Un buen día de 1964 el actor Richard Burton regaló a la también actriz Liz Taylor -por quien estaba colado- un barquito (34 metros de eslora) que antes había pertenecido a un tal Aristóteles Onassis. Sobre su cubierta, y en la frescura de sus camarotes, los dos pavos vivieron un tórrido romance.
Dicen las lenguas de doble filo que la Taylor, sólo tocada con una pamela para que el sol no le diera en la cara, gustaba de pasearse en pelotas por la cubierta del yate, para deleite de toda la tripulación.
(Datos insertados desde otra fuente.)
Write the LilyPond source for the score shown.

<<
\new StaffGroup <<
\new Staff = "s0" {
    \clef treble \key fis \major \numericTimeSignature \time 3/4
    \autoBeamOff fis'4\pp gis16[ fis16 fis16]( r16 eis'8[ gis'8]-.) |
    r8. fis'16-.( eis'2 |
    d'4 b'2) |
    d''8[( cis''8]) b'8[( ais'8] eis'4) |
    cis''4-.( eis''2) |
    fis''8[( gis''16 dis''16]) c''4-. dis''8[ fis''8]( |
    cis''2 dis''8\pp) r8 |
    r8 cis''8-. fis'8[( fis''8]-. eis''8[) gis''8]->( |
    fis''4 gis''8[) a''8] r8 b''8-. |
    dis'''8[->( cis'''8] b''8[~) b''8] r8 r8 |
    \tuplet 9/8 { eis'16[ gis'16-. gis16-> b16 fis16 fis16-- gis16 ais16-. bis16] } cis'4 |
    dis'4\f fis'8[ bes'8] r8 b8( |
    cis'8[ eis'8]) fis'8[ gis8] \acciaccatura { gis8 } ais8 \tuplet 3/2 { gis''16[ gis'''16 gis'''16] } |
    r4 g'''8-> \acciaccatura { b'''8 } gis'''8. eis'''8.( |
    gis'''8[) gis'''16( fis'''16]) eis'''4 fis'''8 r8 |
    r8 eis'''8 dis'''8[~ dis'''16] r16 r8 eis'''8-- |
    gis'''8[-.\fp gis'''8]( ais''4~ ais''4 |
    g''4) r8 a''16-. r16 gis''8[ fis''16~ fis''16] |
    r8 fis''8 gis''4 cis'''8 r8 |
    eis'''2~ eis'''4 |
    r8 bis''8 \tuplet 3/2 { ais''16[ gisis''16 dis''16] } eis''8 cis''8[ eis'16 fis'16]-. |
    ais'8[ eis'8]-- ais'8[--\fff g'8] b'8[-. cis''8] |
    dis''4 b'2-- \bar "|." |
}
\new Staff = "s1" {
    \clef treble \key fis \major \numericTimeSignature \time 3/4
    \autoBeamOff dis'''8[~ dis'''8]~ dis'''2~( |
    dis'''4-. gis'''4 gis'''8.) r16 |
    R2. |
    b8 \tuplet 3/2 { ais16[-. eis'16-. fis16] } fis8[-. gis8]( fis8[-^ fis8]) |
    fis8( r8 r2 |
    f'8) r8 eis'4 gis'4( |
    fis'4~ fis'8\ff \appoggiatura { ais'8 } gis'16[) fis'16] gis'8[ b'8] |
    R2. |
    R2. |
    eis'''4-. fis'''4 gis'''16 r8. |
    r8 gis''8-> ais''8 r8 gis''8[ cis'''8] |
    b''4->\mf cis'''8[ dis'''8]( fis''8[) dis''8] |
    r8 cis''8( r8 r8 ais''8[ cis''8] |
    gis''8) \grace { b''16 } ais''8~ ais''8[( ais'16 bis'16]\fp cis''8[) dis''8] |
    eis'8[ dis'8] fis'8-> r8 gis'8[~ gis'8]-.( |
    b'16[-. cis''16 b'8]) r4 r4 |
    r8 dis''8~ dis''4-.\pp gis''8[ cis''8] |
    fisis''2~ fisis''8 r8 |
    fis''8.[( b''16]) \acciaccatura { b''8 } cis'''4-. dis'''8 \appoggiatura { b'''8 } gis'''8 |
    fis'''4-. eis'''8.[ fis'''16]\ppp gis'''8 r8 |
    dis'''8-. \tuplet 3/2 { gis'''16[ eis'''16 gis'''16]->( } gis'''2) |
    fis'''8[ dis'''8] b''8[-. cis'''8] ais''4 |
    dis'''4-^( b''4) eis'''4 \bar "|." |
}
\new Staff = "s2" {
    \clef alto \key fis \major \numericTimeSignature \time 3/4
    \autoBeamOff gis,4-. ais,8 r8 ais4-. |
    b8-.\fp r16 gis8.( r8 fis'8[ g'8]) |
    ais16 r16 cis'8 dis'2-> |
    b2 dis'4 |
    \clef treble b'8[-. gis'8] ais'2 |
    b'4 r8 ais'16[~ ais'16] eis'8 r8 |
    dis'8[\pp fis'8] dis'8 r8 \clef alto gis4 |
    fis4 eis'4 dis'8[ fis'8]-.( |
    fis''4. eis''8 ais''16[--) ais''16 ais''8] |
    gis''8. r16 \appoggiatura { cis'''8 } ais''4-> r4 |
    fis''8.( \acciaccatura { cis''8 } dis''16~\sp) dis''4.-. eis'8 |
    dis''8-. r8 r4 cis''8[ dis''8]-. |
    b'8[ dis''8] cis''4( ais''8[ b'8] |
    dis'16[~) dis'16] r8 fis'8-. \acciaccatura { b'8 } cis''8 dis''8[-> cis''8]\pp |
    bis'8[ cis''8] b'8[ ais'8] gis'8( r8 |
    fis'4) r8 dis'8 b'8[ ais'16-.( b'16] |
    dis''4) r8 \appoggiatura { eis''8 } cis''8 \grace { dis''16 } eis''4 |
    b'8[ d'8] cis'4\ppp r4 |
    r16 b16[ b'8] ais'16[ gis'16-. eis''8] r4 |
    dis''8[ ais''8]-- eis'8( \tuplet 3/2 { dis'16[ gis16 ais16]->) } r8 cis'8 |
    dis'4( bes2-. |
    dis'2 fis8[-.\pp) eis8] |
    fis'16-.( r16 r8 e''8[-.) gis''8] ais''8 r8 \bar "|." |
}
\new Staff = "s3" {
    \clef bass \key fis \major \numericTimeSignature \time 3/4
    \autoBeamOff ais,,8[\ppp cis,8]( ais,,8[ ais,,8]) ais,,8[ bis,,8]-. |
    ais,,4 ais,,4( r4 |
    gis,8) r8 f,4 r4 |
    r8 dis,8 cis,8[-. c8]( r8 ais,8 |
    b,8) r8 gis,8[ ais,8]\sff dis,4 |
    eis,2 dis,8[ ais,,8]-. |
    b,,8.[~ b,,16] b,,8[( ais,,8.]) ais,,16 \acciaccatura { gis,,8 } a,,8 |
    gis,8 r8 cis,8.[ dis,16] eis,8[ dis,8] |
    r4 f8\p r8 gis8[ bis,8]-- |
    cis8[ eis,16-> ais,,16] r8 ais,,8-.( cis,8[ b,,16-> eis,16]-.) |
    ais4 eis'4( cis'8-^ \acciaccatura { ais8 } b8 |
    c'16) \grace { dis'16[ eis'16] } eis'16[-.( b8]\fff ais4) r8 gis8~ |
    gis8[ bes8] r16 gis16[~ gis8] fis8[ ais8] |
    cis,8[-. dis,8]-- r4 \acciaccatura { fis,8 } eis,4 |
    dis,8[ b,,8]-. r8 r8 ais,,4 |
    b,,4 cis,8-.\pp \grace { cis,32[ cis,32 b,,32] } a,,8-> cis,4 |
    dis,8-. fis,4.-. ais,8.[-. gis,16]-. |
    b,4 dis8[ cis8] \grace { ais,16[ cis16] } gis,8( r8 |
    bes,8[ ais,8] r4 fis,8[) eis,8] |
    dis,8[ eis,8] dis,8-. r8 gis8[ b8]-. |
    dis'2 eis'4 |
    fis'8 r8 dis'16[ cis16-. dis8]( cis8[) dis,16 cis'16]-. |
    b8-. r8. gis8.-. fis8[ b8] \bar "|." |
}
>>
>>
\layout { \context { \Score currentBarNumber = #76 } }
Era el paraíso.
Pero el amor es caprichoso y voluble y el Burton y la Taylor terminaron tarifando y el Jazmíne que así se llama el barquito, atracado en el puerto de Santa Pola.
El Richard terminó vendiendo el barco a unos narcotraficantes que lo rematricularon en Málaga y se dedicaban con él a las cosas propias de su sindicato. Eso fue hasta que la Guardia Civil les echó el guante; los narcos terminaron en la cárcel y el Jazmine en el puerto de Águilas y a disposición de la Agencia Tributaria.
Como las cosas de palacio van despacio y las de la justicia casi no van, malos tiempos llegaron para el Jazmine. En el puerto de Águilas, ante la desidia general, estuvo a punto de hundirse y hubo que reflotarlo de urgencia.
Así las cosas la Agencia Tributaria se dio prisa en subastarlo y fue adquirido por un empresario que lo traslado al varadero del puerto de Garrucha con el fin de acondicionarlo y volver a ponerlo en servicio. En servicio decente, se entiende.
Eso fue en el año 2018, 50 años después de aquel día de 1964 en que el Burton lo usara como anillo de compromiso. Luego vino la pandemia, y luego la incompetencia, y luego el olvido. El Jazmine se pudre lentamente en un rincón del astillero como una ballena varada en la última playa de la última isla desierta.
Ni rastro de los tiempos felices. Ni rastro del amor mediterráneo de aquellos dos locos. Ni rastro de alguien que sepa, quiera… pueda.
Una pura ruina que ayer me encontré, como quien no quiere la cosa, y que me ha tocado contar.